Son yıllarda Osmanlı tarihiyle ilgili kitapların sayısında ciddi bir artış gözlendi. Osmanlı romantizminin yapıldığı dizilerin çoğalması edebiyatı da etkiledi. Saray entrikaları, sultanlar ve zevceleri, harem hayatı ve savaşların anlatıldığı bu eserler ilgi görüyor. Mevlana ve tasavvuf konularını romanlarına taşıyan Elif Şafak da Osmanlı’ ya kayıtsız kalamadı. Modaya uyarak Osmanlı tarihinden bir kesit sunduğu Ustam ve Ben adlı romanı çıktığı günden itibaren çok satanlar listesinde yerini aldı.
Ustam ve Ben’ le Zamanda Yolculuk
Yazar romanında Osmanlı İmparatorluğu’ nun en önemli mimarı olan Mimar Sinan’ a değinmiş. Söz konusu Osmanlı devrinde geçen bir roman olunca etrikalar, çekişmeler eksik olur mu? Yazar imparatorluğun karmaşasından etkileyici olaylar sunmuş.

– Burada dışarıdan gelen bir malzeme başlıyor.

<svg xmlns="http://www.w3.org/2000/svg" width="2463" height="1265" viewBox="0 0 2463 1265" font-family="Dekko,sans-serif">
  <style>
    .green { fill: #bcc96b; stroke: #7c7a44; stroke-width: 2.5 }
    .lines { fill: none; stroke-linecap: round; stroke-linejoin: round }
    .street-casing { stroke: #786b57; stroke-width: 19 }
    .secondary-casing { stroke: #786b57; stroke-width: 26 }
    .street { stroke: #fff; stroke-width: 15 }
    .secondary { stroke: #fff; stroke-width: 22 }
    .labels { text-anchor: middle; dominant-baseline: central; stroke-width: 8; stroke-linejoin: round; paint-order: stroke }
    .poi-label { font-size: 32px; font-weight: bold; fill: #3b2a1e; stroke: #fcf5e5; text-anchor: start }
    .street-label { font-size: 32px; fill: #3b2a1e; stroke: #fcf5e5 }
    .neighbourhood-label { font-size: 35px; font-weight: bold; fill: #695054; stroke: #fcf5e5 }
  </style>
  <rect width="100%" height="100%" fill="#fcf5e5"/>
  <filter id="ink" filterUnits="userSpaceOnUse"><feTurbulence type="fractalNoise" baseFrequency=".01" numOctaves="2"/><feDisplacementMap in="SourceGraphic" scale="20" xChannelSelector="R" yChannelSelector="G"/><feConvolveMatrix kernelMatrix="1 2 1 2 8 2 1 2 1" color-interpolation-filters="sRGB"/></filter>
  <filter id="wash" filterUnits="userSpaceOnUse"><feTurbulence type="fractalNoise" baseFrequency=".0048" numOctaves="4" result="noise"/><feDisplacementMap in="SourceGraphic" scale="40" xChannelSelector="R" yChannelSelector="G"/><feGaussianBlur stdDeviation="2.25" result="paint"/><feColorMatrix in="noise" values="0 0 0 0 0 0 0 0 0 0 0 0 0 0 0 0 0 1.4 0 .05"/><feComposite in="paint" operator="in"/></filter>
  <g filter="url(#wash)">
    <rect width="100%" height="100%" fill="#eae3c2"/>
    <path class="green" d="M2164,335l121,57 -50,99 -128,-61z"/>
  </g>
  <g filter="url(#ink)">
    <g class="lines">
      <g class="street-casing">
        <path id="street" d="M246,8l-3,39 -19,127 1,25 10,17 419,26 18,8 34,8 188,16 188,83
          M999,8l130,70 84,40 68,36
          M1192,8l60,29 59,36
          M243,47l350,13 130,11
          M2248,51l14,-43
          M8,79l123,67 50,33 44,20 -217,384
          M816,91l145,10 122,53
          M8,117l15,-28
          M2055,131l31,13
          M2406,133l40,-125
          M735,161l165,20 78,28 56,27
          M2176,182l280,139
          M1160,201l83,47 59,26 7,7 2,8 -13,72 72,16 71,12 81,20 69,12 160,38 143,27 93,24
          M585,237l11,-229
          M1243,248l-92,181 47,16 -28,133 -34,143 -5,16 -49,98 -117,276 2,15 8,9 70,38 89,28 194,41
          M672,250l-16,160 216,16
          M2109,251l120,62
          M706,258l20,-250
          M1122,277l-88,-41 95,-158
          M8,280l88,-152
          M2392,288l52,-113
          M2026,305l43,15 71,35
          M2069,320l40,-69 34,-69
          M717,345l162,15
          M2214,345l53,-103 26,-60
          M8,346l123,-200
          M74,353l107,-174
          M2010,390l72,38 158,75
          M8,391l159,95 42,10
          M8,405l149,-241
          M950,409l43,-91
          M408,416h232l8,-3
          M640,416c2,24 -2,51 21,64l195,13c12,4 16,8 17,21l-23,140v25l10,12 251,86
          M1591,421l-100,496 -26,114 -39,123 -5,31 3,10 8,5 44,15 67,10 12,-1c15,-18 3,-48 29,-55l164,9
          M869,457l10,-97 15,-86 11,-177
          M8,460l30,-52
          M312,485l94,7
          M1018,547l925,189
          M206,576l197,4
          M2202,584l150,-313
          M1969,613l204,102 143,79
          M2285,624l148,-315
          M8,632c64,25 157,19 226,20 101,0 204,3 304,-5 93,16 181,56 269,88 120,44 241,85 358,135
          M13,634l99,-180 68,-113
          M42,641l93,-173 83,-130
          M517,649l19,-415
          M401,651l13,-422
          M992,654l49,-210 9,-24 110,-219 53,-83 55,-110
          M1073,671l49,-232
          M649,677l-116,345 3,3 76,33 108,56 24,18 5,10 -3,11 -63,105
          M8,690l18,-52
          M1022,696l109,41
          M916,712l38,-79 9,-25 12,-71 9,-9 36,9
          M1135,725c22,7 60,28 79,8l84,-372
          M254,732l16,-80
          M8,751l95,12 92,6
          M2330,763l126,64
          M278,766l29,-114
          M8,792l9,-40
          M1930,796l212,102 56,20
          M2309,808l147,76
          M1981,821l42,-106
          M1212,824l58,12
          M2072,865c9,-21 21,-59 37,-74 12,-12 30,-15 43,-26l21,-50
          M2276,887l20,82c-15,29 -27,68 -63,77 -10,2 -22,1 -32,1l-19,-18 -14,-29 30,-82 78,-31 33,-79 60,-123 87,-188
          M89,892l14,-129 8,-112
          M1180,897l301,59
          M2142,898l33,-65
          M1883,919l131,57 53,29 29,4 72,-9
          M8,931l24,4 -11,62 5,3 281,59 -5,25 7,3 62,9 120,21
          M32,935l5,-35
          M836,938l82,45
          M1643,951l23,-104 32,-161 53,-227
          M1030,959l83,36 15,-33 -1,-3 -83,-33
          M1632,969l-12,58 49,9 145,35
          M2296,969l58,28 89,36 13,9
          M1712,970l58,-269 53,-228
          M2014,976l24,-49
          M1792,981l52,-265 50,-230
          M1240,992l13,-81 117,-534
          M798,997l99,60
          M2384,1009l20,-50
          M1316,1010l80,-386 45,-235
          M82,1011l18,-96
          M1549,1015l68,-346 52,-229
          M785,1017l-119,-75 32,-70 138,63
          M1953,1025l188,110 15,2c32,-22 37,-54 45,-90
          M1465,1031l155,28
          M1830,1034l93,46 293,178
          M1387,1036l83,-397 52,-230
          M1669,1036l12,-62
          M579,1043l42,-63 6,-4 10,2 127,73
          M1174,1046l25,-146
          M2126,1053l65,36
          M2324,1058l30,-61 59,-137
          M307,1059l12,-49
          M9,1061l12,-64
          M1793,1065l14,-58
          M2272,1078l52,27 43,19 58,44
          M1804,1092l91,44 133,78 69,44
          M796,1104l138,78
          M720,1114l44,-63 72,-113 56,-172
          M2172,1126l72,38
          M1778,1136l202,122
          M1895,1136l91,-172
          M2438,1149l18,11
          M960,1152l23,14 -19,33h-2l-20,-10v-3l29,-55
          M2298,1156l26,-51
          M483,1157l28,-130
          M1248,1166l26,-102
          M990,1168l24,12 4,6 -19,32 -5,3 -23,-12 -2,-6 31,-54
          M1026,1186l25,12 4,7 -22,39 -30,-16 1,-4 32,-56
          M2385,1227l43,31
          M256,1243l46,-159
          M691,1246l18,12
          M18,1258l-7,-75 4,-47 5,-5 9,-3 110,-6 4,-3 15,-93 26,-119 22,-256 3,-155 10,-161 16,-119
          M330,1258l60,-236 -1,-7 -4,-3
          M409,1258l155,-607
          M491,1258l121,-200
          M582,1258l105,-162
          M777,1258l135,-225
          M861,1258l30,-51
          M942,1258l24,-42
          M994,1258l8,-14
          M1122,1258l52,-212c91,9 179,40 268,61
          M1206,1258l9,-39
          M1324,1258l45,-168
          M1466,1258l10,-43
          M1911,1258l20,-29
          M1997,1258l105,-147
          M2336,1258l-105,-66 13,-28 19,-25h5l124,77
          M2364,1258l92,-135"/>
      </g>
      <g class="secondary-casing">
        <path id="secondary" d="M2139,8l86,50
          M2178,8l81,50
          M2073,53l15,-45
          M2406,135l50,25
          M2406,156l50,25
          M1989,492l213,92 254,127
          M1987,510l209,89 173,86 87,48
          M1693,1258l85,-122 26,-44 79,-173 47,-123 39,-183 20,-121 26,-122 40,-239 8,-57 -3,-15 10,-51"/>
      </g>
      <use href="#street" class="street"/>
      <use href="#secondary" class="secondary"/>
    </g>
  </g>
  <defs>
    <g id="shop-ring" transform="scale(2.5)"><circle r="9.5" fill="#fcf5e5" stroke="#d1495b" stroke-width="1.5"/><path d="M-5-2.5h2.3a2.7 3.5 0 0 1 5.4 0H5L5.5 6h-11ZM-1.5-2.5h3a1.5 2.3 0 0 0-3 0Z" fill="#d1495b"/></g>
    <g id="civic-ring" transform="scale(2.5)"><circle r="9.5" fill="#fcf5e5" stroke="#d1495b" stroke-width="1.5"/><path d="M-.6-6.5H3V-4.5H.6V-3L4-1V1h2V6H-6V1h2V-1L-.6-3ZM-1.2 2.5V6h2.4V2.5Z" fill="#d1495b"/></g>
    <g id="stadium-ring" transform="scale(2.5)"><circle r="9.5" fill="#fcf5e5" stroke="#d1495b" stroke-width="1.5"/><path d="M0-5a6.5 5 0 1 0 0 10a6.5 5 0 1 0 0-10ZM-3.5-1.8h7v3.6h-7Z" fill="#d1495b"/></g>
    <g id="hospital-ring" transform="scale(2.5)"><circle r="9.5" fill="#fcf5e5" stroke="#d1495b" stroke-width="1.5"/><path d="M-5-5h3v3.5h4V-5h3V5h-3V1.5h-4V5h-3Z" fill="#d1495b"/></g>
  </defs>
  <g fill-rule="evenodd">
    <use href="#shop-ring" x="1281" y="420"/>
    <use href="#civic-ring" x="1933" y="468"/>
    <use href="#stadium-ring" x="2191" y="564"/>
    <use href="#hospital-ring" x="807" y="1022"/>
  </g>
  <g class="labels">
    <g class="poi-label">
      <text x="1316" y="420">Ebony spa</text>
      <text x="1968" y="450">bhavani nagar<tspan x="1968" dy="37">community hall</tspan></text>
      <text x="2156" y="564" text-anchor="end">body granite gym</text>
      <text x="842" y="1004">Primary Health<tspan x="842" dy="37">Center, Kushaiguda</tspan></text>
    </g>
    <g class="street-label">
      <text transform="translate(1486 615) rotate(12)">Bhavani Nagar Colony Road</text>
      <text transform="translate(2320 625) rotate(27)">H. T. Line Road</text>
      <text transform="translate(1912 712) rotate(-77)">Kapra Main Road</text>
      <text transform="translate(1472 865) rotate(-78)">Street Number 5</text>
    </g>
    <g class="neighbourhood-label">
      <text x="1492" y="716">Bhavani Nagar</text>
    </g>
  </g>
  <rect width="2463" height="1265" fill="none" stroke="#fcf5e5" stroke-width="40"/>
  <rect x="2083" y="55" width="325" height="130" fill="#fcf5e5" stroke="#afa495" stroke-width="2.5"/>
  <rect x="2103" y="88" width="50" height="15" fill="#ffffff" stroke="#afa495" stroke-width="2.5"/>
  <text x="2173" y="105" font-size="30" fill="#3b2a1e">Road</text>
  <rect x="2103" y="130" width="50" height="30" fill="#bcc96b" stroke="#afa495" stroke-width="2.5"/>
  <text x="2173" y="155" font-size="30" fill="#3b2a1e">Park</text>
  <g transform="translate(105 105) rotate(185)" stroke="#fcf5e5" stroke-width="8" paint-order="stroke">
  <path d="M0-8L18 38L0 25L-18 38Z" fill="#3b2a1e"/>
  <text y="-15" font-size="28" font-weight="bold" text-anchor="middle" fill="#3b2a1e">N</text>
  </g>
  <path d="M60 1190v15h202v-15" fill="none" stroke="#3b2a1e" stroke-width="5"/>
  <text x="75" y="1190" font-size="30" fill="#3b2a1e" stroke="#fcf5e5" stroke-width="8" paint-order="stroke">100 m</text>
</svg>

Cihan adında Hintli bir çocuk ile Çota isminde bir filin hikayesinin anlatıldığı Ustam ve Ben, Mimar Sinan’ ın daha çok üzerinde durulması gerektiğini söylüyor. Mimar Sinan’ a değinildiği için Kanuni Devri Osmanlı’ sına götürüyor yazar. Romanda Mimar Sinan’ ın ölümüne kadar tarihi olaylara aykırı bir durum görülmüyor. Ama Mimar Sinan’ ın ölümünden sonra kurgu başlıyor.
Doğu’ yu anlamak adına Batılı okurların zevkle okuyabilecekleri bir kitap. Elif Şafak kitabında Mimar Sinan’ ın eserlerinden söz etse de, Cihan karakterine daha çok odaklandığı için bu eserler hakkında ayrıntılı bilgilere yer verilmemiş. Yine de Osmanlı’ yı ve doğu kültürüne meraklı herkesin okuması için önerilen bir kitap.